In general, six to eight minutes is an optimum length for a program. Earlier efforts included 20 to 30-minute programs, but children's attention spans are not capable of these longer programs, at least in the pre-high school age groups.

Programming to Individual Needs

Application of audiovisual programming to the individual patient's needs calls for careful consideration and sensitivity. Some patients require more pre-program repetition. Some require multiple viewings to grasp basic concepts that another patient may acquire in one viewing. In general, repetition and re-statement of principles results in reinforcement. The behavioral school of thought in education states that proper performance is the real criteria of successful education--proof that learning has taken place. For example, in the case of oral hygiene procedure, a demonstration of proper principles by the patient at the conclusion of the session is essential. This is the correct framework for in-office toothbrushing--as a followup to patient education techniques, not as a stop-gap in a schedule or as a convenience to the orthodontist.

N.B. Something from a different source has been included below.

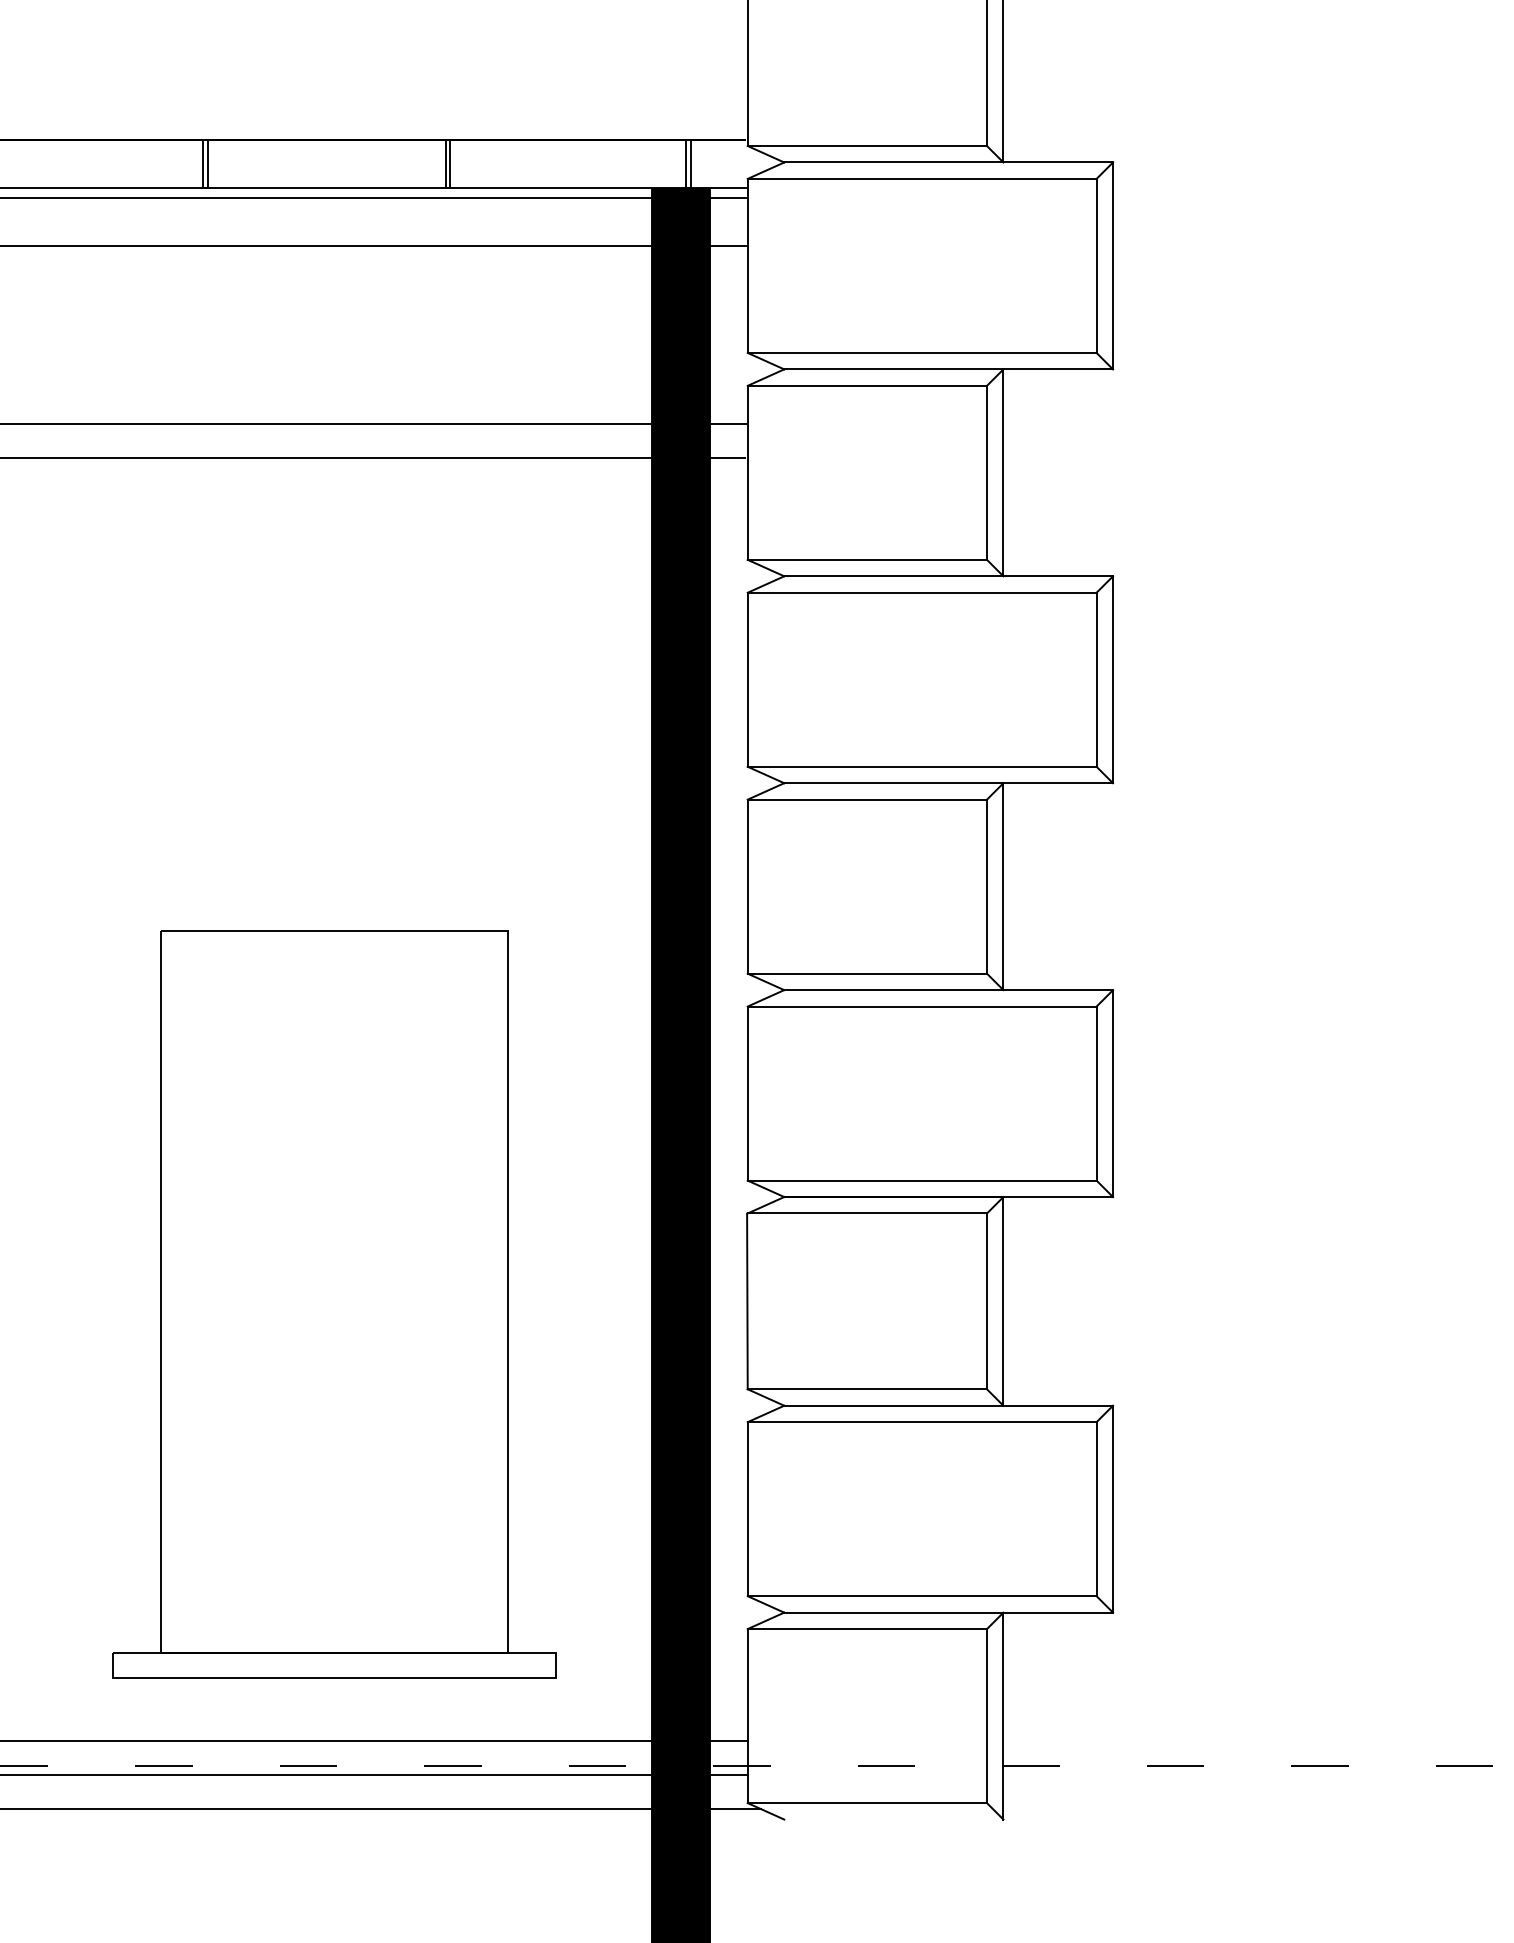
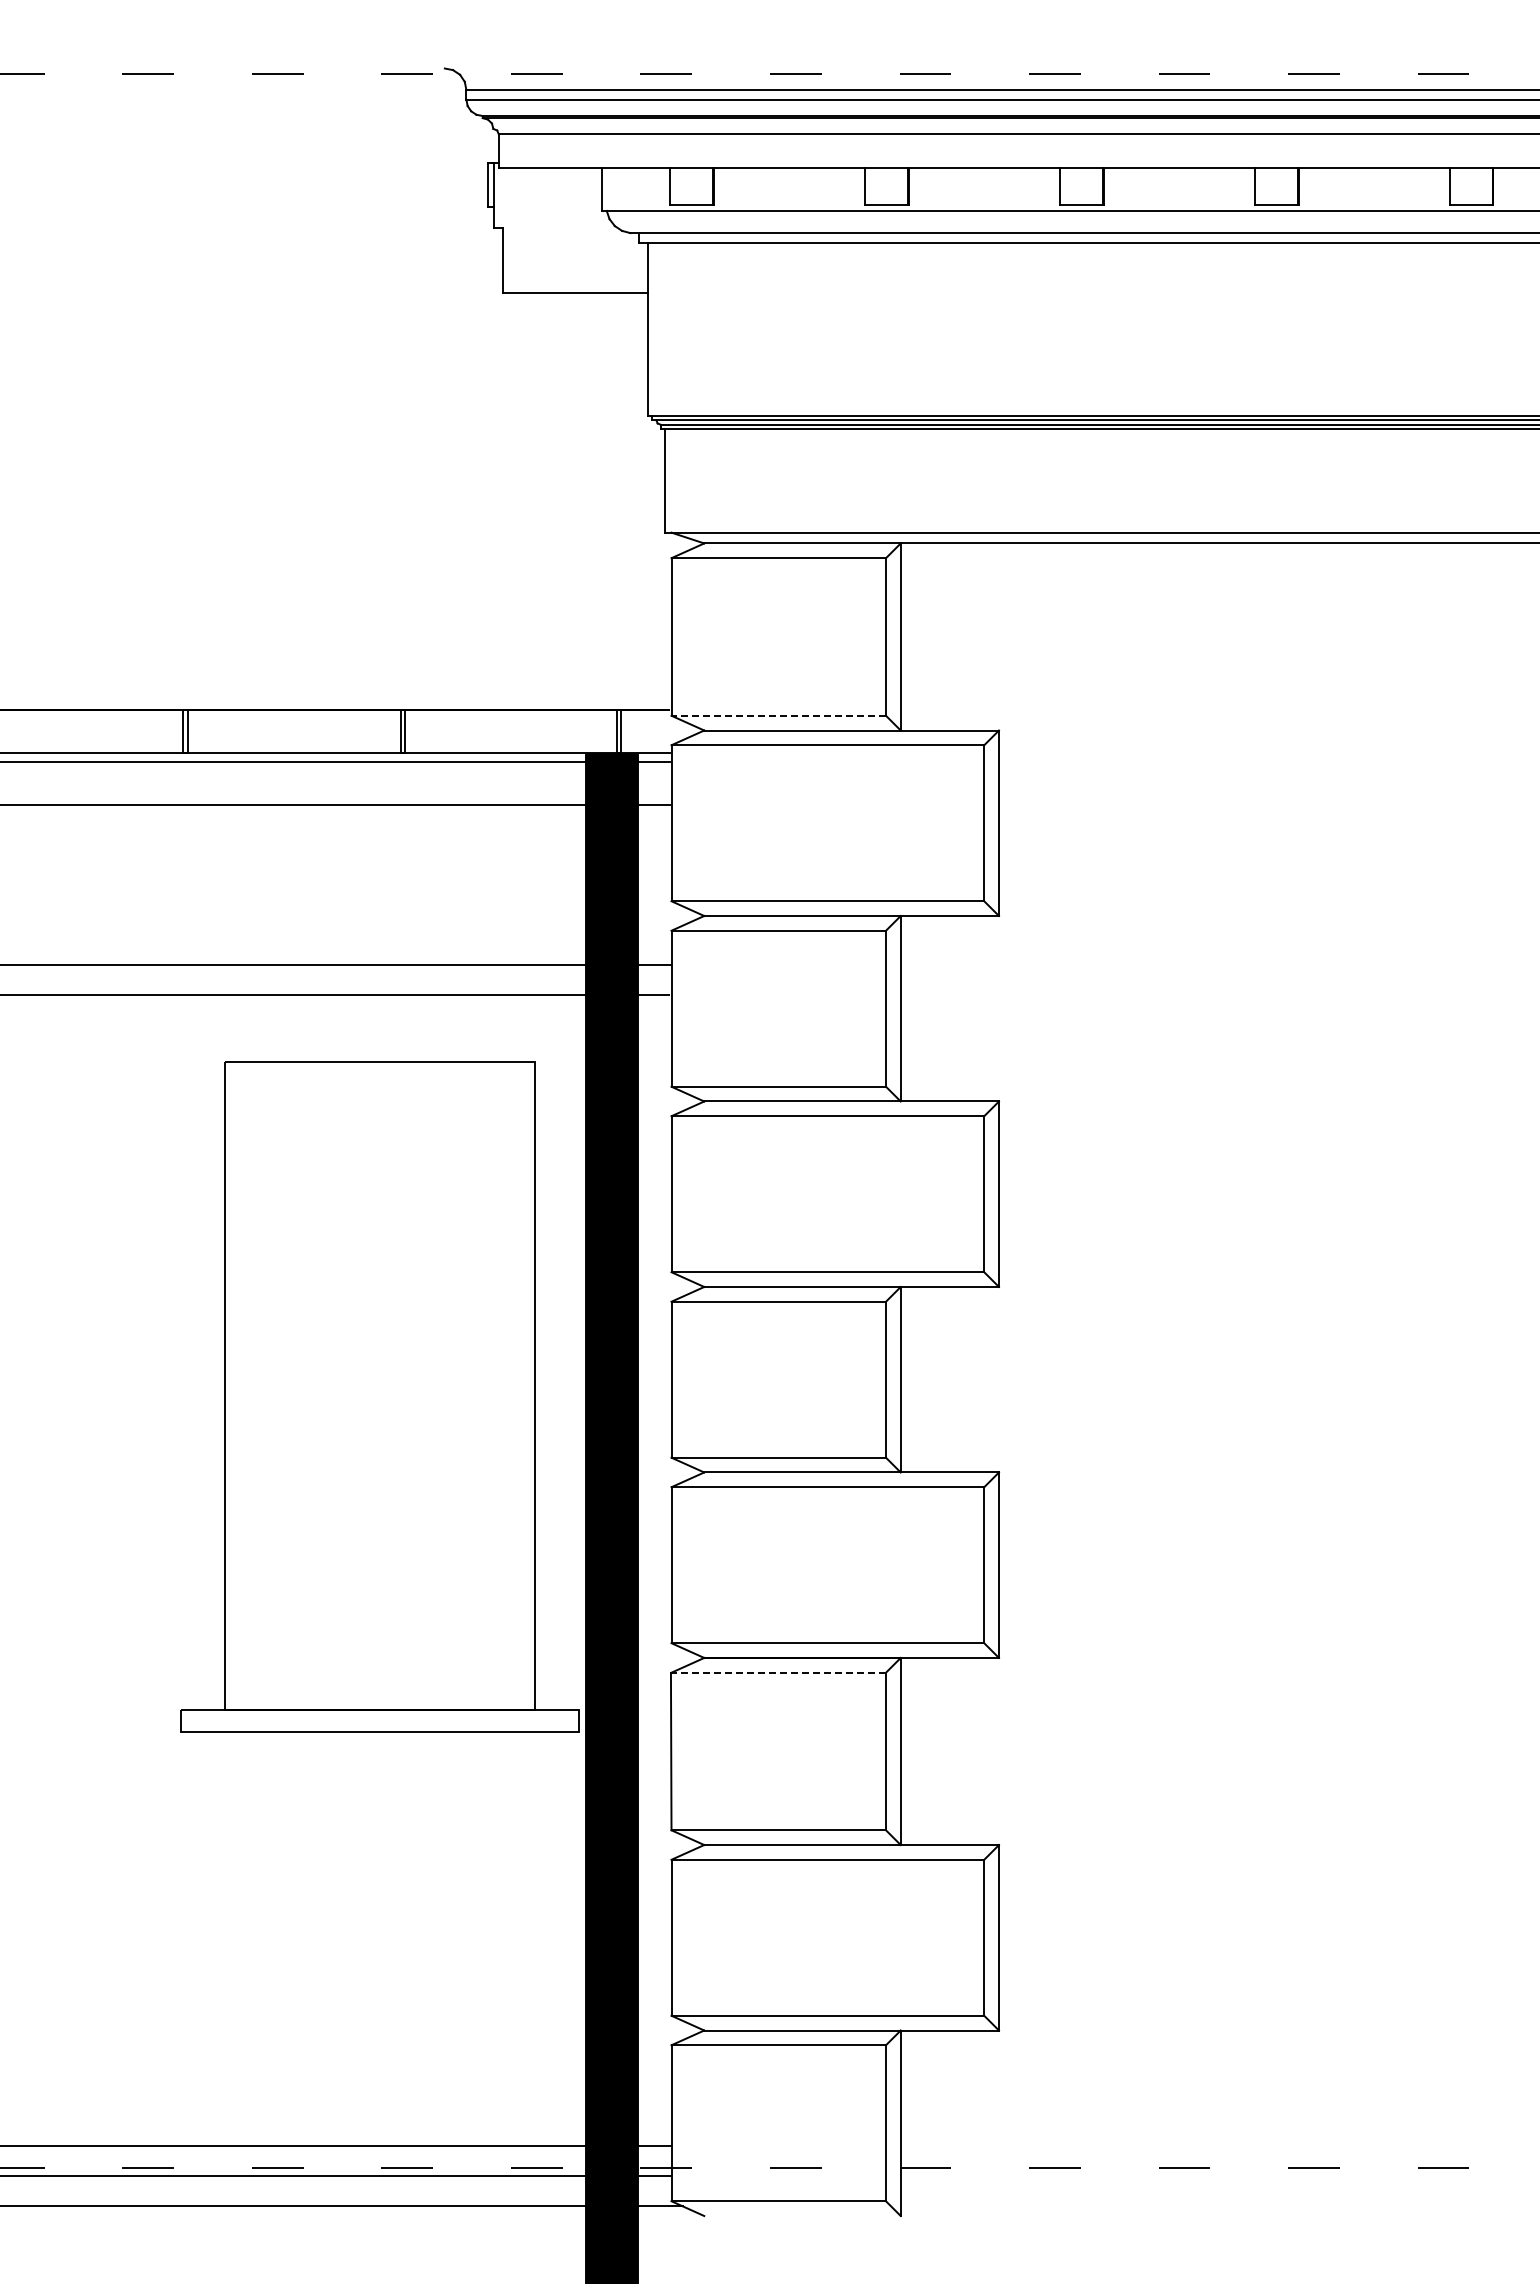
line: (867, 145) -> (778, 715), solid -> dashed
line: (867, 1213) -> (778, 1672), solid -> dashed
part: (333, 1303) -> (379, 1396), moved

Audiovisual programming has a reflex effect on office personnel. Repetition of principles to the patients is repetition to the office personnel as well. As principles or oral hygiene and knowledge of the "hows" and "whys" of specific treatment types and procedures become reinforced in our staffs' minds, vast changes take place in their ability to communicate with the patients on these subjects. In the office where any degree of employee turnover is present, the role of audiovisual programming becomes, in reality, a dual one for the parents and patients, and for the staff. Using this technique for the staff also opens up an area all of its own--office procedure education. This method of on-job training with audiovisual media has been used successfully in industry for at least twenty years.

Choosing 40-Visual Aids

Before purchasing a slide projector, a movie projector, or any piece of audiovisual equipment for office use, avoid the mistake which so many in general dentistry have made in the last five years. Do not expect the machine to replace you or your staff. Buying the equipment and/or programs and "plugging" them into your office is really the backwards way of solving your patient education needs. Instead, evaluate your present patient education techniques. Are you satisfied with the level of toothbrushing, elastic wear, and headgear wear in your practice? Are your retention patients giving one hundred per cent effort with retainers? Are your parents fully informed of the real reasons behind orthodontic therapy? These are but a few of the many questions you can ask yourself and your staff. From your answers, you can establish a priority for areas in which to improve. Take them one at a time. Decide which types of audiovisual equipment you and your staff like the best. Part of this, of course, will be related to its adaptability to your office routine and confines. View all existing programs related to your priority-rated topics, and if nothing satisfies you, consider constructing your own (either individually or as a study group project).

Remember that the successful patient and parent education program is a wedding of personnel, written instructions, visual aids, and audiovisual programs. They are interdependent. Above all else, audiovisual programs and equipment are not foolproof. They require care and maintenance and, therefore, you must be familiar with your programs and equipment. For successful experiences with patient education, you must be the supervisor ultimately, just as with all other phases of your practice.

Accept the challenge of the new frontier in Orthodontics! A more orderly, effective plan of patient education is on the horizon--it takes only your effort to reach it.

Fig. 1 The Silent Educator. A filmstrip projector used in the operatory, in continuous operation, without sound.